*Your instructions*. For the data below, give again exactly the lines from the one containing "Возвращение смертной казни в России сочли" through the one containing "ハシビロをフォローする", both ends included, and no others.

(Stored records)

== Segment start ==

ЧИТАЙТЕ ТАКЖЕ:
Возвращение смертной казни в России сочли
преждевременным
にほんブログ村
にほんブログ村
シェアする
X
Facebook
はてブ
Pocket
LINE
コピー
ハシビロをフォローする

== Segment end ==
== Segment start ==

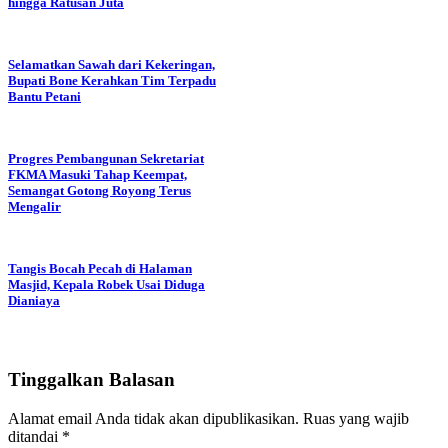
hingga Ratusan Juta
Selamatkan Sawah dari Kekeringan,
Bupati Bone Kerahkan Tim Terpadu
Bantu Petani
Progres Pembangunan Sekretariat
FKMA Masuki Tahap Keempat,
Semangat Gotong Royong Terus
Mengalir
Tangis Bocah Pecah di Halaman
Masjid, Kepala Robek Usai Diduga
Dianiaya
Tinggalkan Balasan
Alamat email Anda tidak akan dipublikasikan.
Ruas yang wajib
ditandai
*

== Segment end ==

*Expected answer*.
Возвращение смертной казни в России сочли
преждевременным
にほんブログ村
にほんブログ村
シェアする
X
Facebook
はてブ
Pocket
LINE
コピー
ハシビロをフォローする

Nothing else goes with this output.